_EXERCISE DETAILS:_
Of all the lines below, return only those starting with the line holding "Dritte diese Daten im Auftrag von Google" and going on through the line holding "Google Adsense, ein", exactly as written.

_DATASET RECORDS:_

────

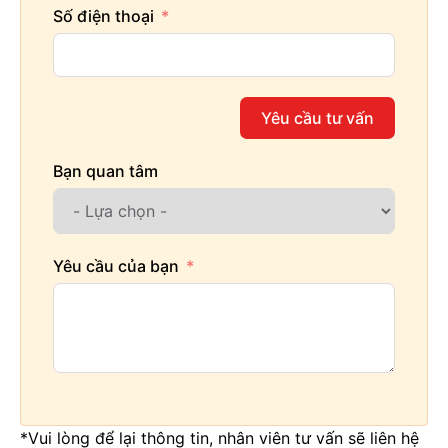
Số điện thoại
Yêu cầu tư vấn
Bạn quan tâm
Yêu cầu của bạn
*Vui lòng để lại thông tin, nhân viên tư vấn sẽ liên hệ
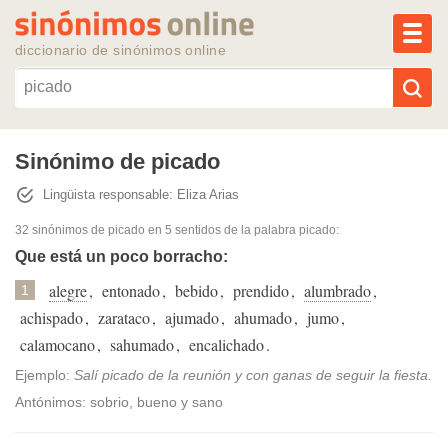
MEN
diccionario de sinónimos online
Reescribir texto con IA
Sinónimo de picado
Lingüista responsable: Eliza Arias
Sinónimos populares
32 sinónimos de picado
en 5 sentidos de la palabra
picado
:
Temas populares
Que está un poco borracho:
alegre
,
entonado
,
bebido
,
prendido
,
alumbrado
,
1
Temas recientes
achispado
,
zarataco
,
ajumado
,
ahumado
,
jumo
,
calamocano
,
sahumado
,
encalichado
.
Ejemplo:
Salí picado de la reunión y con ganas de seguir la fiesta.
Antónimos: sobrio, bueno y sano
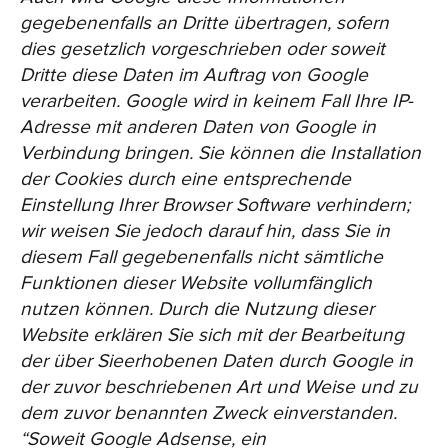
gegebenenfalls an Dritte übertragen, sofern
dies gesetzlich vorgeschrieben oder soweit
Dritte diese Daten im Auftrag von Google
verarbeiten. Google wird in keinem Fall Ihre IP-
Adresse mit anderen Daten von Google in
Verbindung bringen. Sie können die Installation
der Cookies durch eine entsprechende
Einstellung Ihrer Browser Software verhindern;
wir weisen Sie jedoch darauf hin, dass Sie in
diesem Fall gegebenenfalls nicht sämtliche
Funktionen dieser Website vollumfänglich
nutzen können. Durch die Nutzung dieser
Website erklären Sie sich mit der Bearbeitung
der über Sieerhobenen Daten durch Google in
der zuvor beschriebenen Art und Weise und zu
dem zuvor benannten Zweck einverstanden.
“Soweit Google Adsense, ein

────

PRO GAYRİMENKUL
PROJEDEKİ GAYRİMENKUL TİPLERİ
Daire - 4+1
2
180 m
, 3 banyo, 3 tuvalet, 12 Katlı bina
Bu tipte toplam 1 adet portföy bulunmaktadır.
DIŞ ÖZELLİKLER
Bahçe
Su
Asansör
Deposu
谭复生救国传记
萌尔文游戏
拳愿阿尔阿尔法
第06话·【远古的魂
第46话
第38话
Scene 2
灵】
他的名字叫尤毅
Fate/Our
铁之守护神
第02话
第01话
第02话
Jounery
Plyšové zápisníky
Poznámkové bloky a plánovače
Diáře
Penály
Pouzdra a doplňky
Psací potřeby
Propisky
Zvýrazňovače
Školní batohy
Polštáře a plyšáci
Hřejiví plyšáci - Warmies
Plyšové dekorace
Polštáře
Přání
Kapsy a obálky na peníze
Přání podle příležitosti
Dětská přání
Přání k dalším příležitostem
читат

────

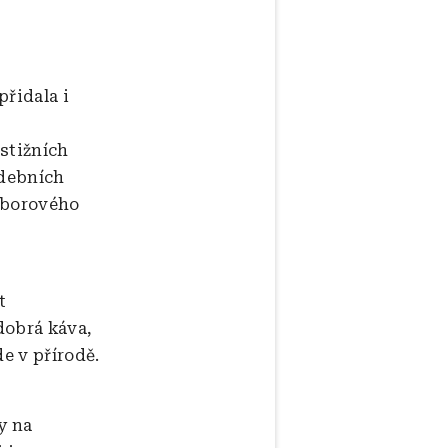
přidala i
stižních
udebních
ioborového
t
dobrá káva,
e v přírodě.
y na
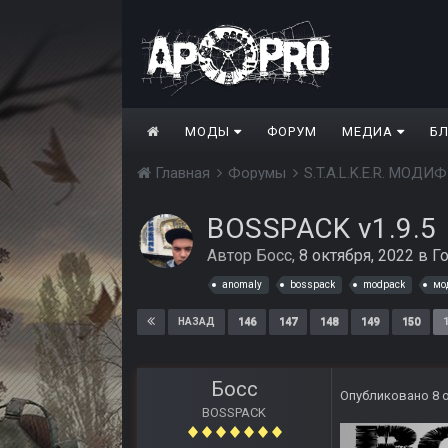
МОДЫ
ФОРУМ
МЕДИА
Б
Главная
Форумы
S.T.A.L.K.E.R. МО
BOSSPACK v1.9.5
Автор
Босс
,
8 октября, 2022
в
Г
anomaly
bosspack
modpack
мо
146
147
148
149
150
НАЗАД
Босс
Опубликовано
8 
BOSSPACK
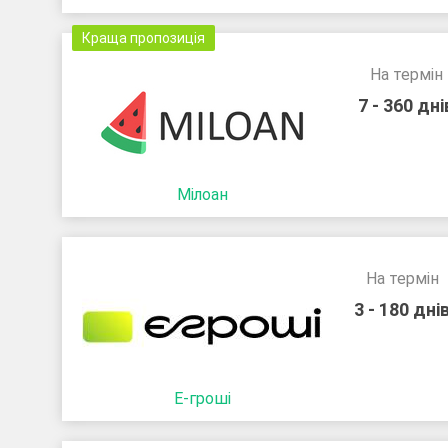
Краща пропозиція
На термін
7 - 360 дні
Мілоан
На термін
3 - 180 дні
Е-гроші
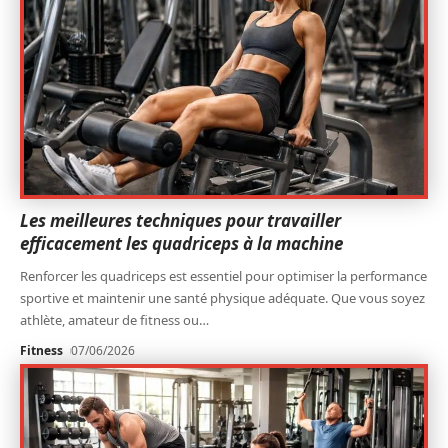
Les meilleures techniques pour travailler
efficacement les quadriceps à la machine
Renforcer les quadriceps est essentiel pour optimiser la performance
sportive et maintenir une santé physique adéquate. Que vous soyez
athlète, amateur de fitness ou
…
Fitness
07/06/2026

────

_COMPLETED TASK:_
Dritte diese Daten im Auftrag von Google
verarbeiten. Google wird in keinem Fall Ihre IP-
Adresse mit anderen Daten von Google in
Verbindung bringen. Sie können die Installation
der Cookies durch eine entsprechende
Einstellung Ihrer Browser Software verhindern;
wir weisen Sie jedoch darauf hin, dass Sie in
diesem Fall gegebenenfalls nicht sämtliche
Funktionen dieser Website vollumfänglich
nutzen können. Durch die Nutzung dieser
Website erklären Sie sich mit der Bearbeitung
der über Sieerhobenen Daten durch Google in
der zuvor beschriebenen Art und Weise und zu
dem zuvor benannten Zweck einverstanden.
“Soweit Google Adsense, ein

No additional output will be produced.